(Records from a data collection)
----------

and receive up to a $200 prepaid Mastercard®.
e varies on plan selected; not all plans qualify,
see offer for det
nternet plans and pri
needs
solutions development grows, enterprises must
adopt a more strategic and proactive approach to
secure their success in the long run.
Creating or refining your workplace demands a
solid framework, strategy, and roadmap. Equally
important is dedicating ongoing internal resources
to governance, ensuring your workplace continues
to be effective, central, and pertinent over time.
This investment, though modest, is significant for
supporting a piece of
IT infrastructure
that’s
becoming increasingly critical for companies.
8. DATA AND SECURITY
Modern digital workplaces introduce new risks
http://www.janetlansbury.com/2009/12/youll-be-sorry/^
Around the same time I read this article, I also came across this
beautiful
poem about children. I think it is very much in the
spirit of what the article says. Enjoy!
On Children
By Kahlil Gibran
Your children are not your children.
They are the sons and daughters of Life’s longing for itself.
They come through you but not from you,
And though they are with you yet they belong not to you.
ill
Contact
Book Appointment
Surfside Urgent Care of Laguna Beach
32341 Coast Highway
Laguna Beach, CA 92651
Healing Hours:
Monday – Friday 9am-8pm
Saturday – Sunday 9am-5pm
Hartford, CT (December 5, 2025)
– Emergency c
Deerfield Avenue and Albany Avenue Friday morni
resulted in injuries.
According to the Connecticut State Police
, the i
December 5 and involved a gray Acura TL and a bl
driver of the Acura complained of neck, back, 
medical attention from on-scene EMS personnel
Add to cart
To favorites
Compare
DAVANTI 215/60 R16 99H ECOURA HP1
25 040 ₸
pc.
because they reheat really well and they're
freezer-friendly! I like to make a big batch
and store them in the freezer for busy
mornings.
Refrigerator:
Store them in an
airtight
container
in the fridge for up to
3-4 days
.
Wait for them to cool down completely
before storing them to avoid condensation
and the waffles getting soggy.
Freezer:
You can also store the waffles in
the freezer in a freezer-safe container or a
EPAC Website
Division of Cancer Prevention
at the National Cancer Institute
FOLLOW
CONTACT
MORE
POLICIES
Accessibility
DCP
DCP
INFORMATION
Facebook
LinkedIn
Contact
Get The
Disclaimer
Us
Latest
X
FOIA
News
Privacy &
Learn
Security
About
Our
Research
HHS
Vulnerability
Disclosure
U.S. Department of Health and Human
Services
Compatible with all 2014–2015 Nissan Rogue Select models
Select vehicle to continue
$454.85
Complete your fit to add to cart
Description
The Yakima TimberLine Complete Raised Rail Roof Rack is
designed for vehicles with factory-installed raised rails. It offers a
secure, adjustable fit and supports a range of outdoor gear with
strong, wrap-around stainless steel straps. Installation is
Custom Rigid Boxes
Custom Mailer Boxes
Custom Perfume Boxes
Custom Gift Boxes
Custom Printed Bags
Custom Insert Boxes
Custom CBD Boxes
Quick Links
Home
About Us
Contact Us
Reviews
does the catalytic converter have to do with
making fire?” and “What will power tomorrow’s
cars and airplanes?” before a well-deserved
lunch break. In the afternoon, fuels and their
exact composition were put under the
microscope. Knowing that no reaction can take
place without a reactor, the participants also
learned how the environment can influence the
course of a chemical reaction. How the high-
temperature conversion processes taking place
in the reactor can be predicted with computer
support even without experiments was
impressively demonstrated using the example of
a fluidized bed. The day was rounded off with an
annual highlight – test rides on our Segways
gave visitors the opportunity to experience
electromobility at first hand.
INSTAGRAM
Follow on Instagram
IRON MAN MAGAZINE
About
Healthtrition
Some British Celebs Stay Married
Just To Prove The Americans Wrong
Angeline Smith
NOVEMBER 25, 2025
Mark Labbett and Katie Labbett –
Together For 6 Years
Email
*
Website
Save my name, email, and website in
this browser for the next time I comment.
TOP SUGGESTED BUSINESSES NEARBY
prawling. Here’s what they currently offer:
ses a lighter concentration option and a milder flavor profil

----------

### Task prompt
Using the data above, tally the lines that contain the string "your" and state only the result.

### Finished task
4